- [Provided records]:
++++++++++

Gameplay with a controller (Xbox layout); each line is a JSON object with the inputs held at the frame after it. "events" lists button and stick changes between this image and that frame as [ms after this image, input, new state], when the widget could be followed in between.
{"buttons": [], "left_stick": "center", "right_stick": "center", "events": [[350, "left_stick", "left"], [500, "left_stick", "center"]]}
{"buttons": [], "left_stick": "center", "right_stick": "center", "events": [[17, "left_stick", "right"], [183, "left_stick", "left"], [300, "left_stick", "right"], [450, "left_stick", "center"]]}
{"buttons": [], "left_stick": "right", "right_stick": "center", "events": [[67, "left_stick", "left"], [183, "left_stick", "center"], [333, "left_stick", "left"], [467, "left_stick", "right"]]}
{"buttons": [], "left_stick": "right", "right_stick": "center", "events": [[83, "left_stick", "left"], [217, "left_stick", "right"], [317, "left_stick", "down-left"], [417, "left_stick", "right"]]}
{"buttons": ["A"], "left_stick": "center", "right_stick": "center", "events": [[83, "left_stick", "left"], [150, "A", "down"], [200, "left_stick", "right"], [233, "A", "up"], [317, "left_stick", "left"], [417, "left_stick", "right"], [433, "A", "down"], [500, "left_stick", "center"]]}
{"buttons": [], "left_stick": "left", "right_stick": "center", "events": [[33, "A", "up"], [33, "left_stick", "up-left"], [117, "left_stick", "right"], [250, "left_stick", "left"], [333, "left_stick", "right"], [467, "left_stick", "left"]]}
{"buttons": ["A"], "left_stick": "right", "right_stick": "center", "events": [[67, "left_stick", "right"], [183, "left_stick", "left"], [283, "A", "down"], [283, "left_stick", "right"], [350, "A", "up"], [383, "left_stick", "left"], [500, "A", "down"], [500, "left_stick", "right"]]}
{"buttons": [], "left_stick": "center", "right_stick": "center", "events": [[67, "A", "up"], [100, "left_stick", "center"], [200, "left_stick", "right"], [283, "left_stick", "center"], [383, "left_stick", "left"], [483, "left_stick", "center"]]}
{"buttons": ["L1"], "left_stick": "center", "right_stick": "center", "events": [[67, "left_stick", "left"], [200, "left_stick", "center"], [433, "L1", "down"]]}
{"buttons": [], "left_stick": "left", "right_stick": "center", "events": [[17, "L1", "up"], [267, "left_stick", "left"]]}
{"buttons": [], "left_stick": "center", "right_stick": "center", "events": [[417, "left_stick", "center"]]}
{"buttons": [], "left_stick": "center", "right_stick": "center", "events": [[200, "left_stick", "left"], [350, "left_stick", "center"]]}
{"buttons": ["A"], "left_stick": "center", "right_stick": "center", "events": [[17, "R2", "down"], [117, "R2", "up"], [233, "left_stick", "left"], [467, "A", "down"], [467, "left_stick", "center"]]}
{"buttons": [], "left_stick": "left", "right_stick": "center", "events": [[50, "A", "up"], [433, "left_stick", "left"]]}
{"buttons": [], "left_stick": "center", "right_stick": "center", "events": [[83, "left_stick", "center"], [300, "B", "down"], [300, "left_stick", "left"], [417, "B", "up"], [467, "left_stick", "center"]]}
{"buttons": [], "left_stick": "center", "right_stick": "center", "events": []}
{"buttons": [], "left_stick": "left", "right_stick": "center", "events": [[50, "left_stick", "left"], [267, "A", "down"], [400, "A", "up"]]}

++++++++++

- [Prompt]: From the listing above, collect each line in which the string "down" appears.

- [Result of this exercise]:
{"buttons": [], "left_stick": "right", "right_stick": "center", "events": [[83, "left_stick", "left"], [217, "left_stick", "right"], [317, "left_stick", "down-left"], [417, "left_stick", "right"]]}
{"buttons": ["A"], "left_stick": "center", "right_stick": "center", "events": [[83, "left_stick", "left"], [150, "A", "down"], [200, "left_stick", "right"], [233, "A", "up"], [317, "left_stick", "left"], [417, "left_stick", "right"], [433, "A", "down"], [500, "left_stick", "center"]]}
{"buttons": ["A"], "left_stick": "right", "right_stick": "center", "events": [[67, "left_stick", "right"], [183, "left_stick", "left"], [283, "A", "down"], [283, "left_stick", "right"], [350, "A", "up"], [383, "left_stick", "left"], [500, "A", "down"], [500, "left_stick", "right"]]}
{"buttons": ["L1"], "left_stick": "center", "right_stick": "center", "events": [[67, "left_stick", "left"], [200, "left_stick", "center"], [433, "L1", "down"]]}
{"buttons": ["A"], "left_stick": "center", "right_stick": "center", "events": [[17, "R2", "down"], [117, "R2", "up"], [233, "left_stick", "left"], [467, "A", "down"], [467, "left_stick", "center"]]}
{"buttons": [], "left_stick": "center", "right_stick": "center", "events": [[83, "left_stick", "center"], [300, "B", "down"], [300, "left_stick", "left"], [417, "B", "up"], [467, "left_stick", "center"]]}
{"buttons": [], "left_stick": "left", "right_stick": "center", "events": [[50, "left_stick", "left"], [267, "A", "down"], [400, "A", "up"]]}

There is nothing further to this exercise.